**Extracted data:**
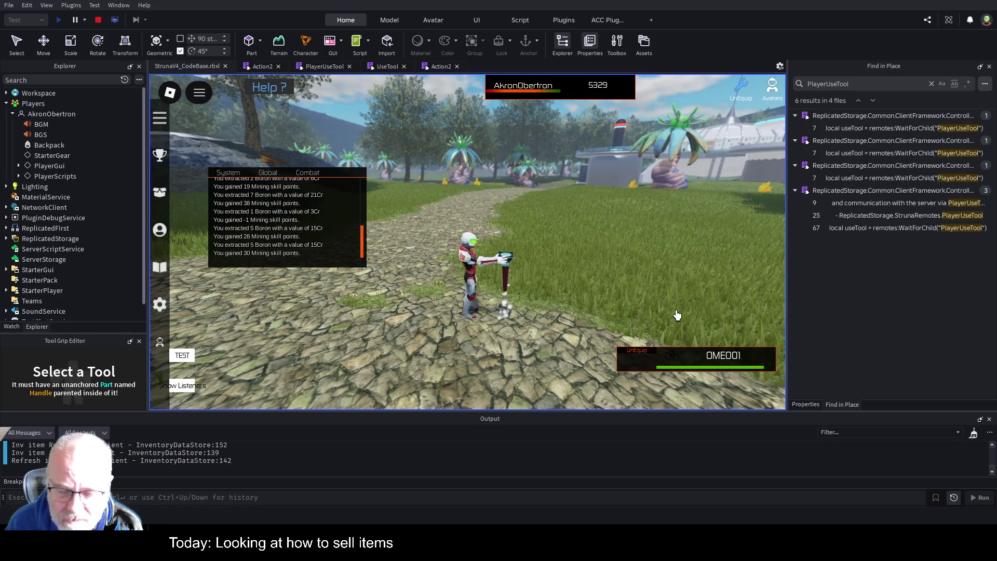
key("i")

...

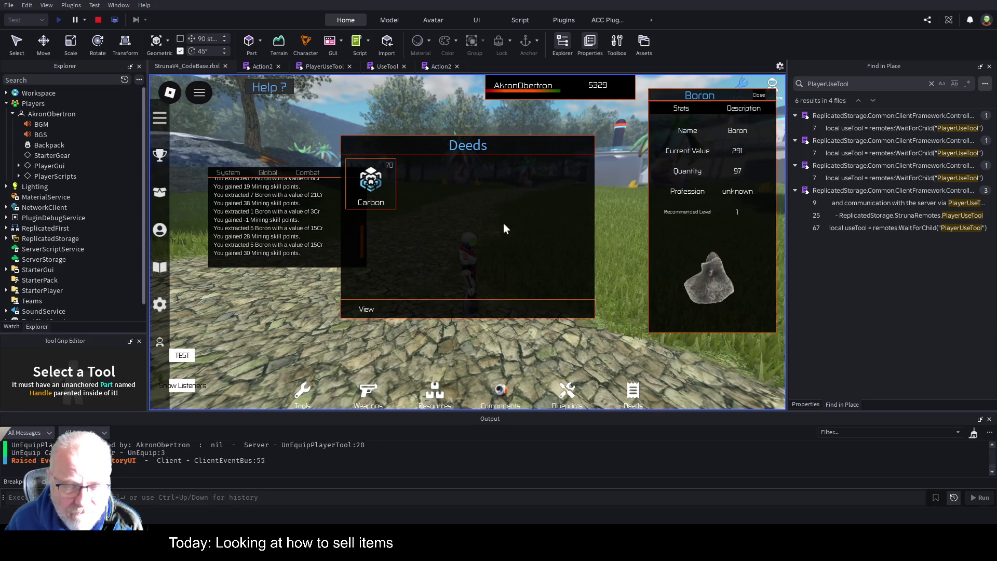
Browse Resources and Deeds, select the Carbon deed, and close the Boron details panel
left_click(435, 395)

**Your instructions:**
Word for word, restate the lines of the listing above starting at the line with "Browse Resources and" and ending at the line with "left_click(435, 395)", and nothing outside them.

**Written reply:**
Browse Resources and Deeds, select the Carbon deed, and close the Boron details panel
left_click(435, 395)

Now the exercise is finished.